Charlotte Bouvard : « Les soins au développement de l’enfant prématuré sont fondamentaux pour son évolution. »
Depuis 2004, SOS Préma se bat pour donner à tous les prématurés les meilleures chances de bien grandir. Soutien et accompagnement des familles, travail en collaboration avec les équipes médicales et sensibilisation des pouvoirs publics : Charlotte Bouvard, directrice de l’association, nous explique ses missions.
Pourquoi avez-vous créé SOS Préma ?
Mon deuxième enfant est né prématurément en janvier 2004. Dès sa naissance, il a été transféré dans un service de réanimation à l’autre bout de Paris et je ne l’ai rencontré que quatre jours plus tard. Ça a été très dur. Et les choses ne se sont pas arrangées lorsque mon fils a été enfin autorisé à nous rejoindre à la maison, un mois plus tard. Lorsqu’il arrive chez lui, l’enfant doit s’adapter à un nouveau milieu, à de nouveaux sons, de nouvelles odeurs : c’est très compliqué, encore plus pour un bébé prématuré. J’étais épuisée, je me sentais seule au monde et il n’y avait aucun accompagnement prévu pour m’aider. Nous avons tellement souffert que j’ai souhaité que plus jamais des parents ne vivent cette solitude et cette détresse. C’est pour cela que j’ai créé l’association la même année, en octobre.
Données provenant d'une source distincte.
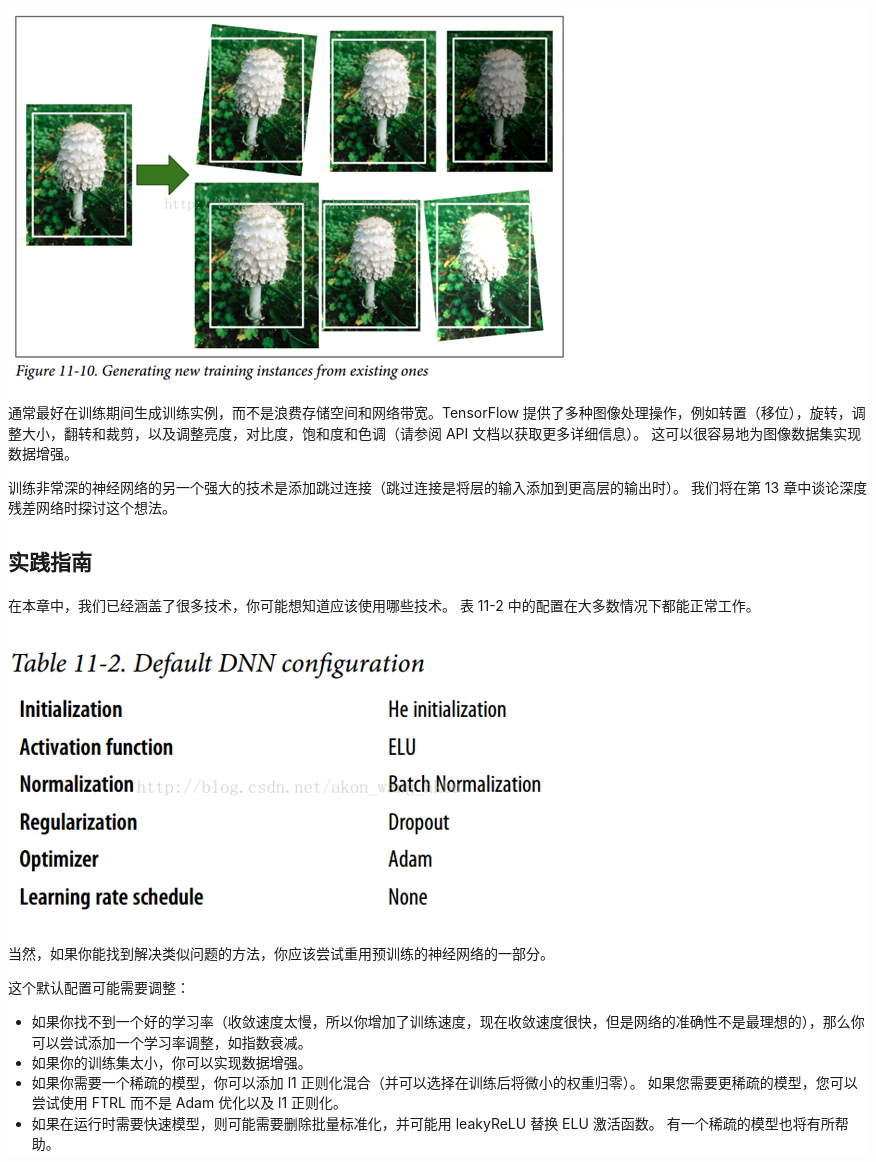 ![](../images/chapter_11/11-10.png)

通常最好在训练期间生成训练实例，而不是浪费存储空间和网络带宽。TensorFlow 提供了多种图像处理操作，例如转置（移位），旋转，调整大小，翻转和裁剪，以及调整亮度，对比度，饱和度和色调（请参阅 API 文档以获取更多详细信息）。 这可以很容易地为图像数据集实现数据增强。

训练非常深的神经网络的另一个强大的技术是添加跳过连接（跳过连接是将层的输入添加到更高层的输出时）。 我们将在第 13 章中谈论深度残差网络时探讨这个想法。

## 实践指南

在本章中，我们已经涵盖了很多技术，你可能想知道应该使用哪些技术。 表 11-2 中的配置在大多数情况下都能正常工作。

![](../images/chapter_11/t-11-2.png)

当然，如果你能找到解决类似问题的方法，你应该尝试重用预训练的神经网络的一部分。

这个默认配置可能需要调整：

*   如果你找不到一个好的学习率（收敛速度太慢，所以你增加了训练速度，现在收敛速度很快，但是网络的准确性不是最理想的），那么你可以尝试添加一个学习率调整，如指数衰减。
*   如果你的训练集太小，你可以实现数据增强。
*   如果你需要一个稀疏的模型，你可以添加 l1 正则化混合（并可以选择在训练后将微小的权重归零）。 如果您需要更稀疏的模型，您可以尝试使用 FTRL 而不是 Adam 优化以及 l1 正则化。
*   如果在运行时需要快速模型，则可能需要删除批量标准化，并可能用 leakyReLU 替换 ELU 激活函数。 有一个稀疏的模型也将有所帮助。
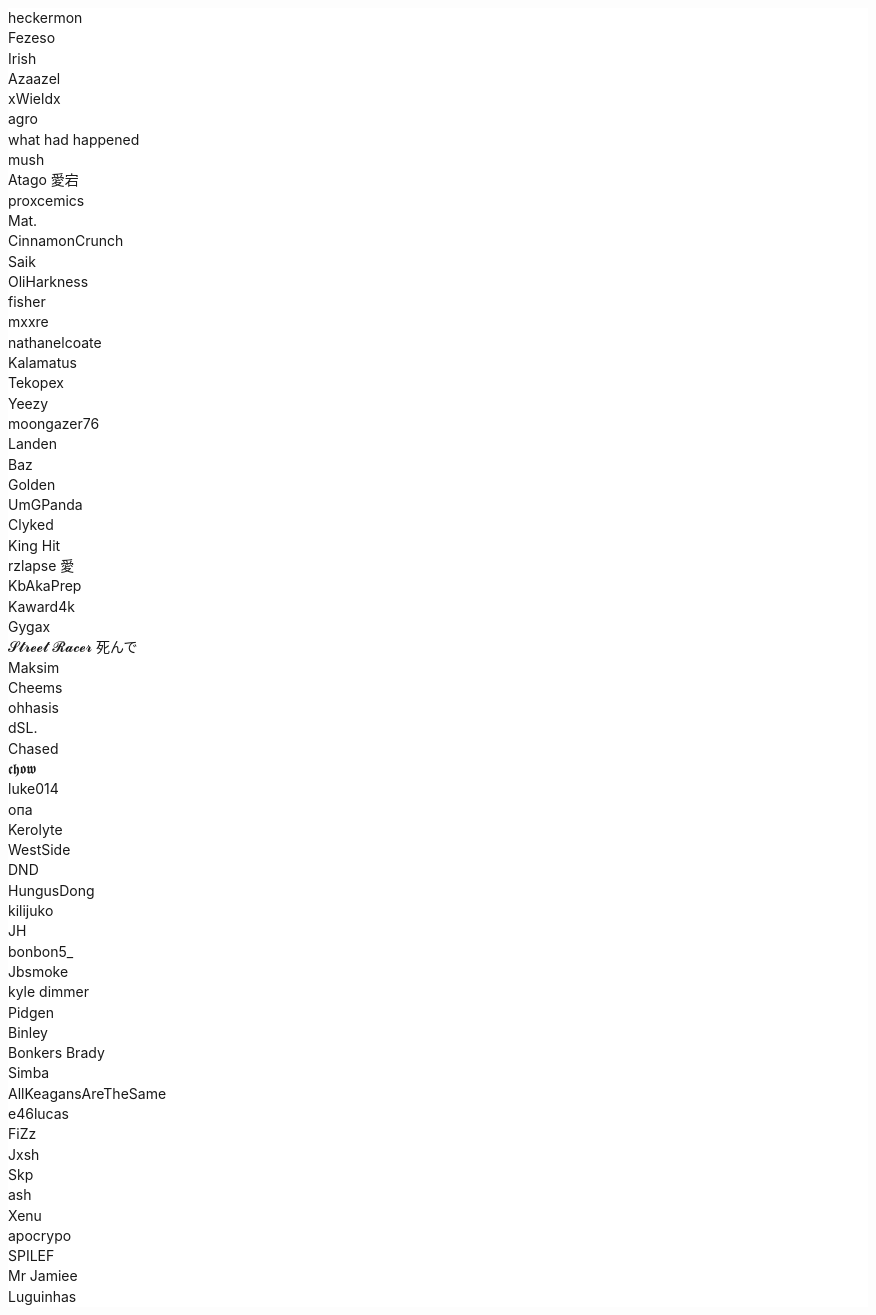 heckermon  
Fezeso  
Irish  
Azaazel  
xWieldx  
agro  
what had happened  
mush  
Atago 愛宕  
proxcemics  
Mat.  
CinnamonCrunch  
Saik  
OliHarkness  
fisher  
mxxre  
nathanelcoate  
Kalamatus  
Tekopex  
Yeezy  
moongazer76  
Landen  
Baz  
Golden  
UmGPanda  
Clyked  
King Hit  
rzlapse 愛  
KbAkaPrep  
Kaward4k  
Gygax  
𝓢𝓽𝓻𝓮𝓮𝓽 𝓡𝓪𝓬𝓮𝓻 死んで  
Maksim  
Cheems  
ohhasis  
dSL.  
Chased  
𝖈𝖍𝖔𝖜  
luke014  
опа  
Kerolyte  
WestSide  
DND  
HungusDong  
kilijuko  
JH  
bonbon5_  
Jbsmoke  
kyle dimmer  
Pidgen  
Binley  
Bonkers Brady  
Simba  
AllKeagansAreTheSame  
e46lucas  
FiZz  
Jxsh  
Skp  
ash  
Xenu  
apocrypo  
SPILEF  
Mr Jamiee  
Luguinhas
Quelles sont vos actions ?
Nous avons trois axes de travail : tout d’abord, l’aide et le soutien aux familles avec notre permanence d’écoute téléphonique (numéro vert : 0 800 96 60 60, NDLR) assurée par des parents qui ont connu la prématurité et des professionnels spécialisés. Nous avons aussi 70 antennes locales tenues par des parents qui proposent un soutien de proximité : des visites dans les services de néonatalogie, des cafés parents, ou de la récolte de fonds pour équiper les hôpitaux. Le deuxième axe de notre action consiste à travailler en étroite collaboration avec les hôpitaux : nous participons à des groupes de réflexion avec les équipes soignantes pour l’harmonisation de la prise en charge de ces enfants et nous organisons des journées de formation où l’on forme les soignants au vécu des parents pour les aider à améliorer leur pratique. Enfin, troisième axe, nous sensibilisons les pouvoirs publics à ces questions.
Vous avez beaucoup œuvré à la reconnaissance de la place des parents dans la prise en charge. Où en est‑on aujourd’hui ?
On a beaucoup avancé, même si ça reste très inégal d’un territoire à l’autre. La plupart des services de néonatalogie sont d’accord pour dire que les soins de développement de l’enfant sont fondamentaux pour son évolution. Cela veut dire que les parents font partie intégrante de la prise en charge, ils doivent pouvoir être présents 24 heures sur 24 et être des partenaires de soins. Les soins des parents (peau à peau, allaitement, etc.) sont complémentaires des soins médicaux. Les études le prouvent : la présence des parents favorise un meilleur développement du bébé à long terme. Malgré ça, les moyens manquent et tous les hôpitaux n’ont pas la possibilité d’assurer ce type de prise en charge. J’ajoute que la crise sanitaire a beaucoup fait régresser la situation. À cause du Covid-19, certains services de néonatalogie ont totalement fermé leurs portes aux parents pendant le confinement. Même si cela s’est assoupli depuis, il y a encore des services avec des heures de visites fixes. C’est inacceptable.
Quelles sont vos plus grandes réussites ?
Il y a d’abord l’allongement du congé maternité pour les mamans d’enfants prématurés que l’on a fait voter en 2006 et aussi la création d’un congé paternité spécifique en cas d’hospitalisation du nouveau-né, entré en vigueur le 1er juillet 2019. Aujourd’hui, quand un papa a un bébé prématuré ou hospitalisé à la naissance, il a droit à 30 jours en plus du congé paternité pendant l’hospitalisation. Ces deux grandes avancées ont été possibles grâce au travail de SOS Préma auprès des pouvoirs publics. Après, à titre plus personnel, il y a ce bonheur d’avoir créé cette belle association sans laquelle rien n’aurait été possible.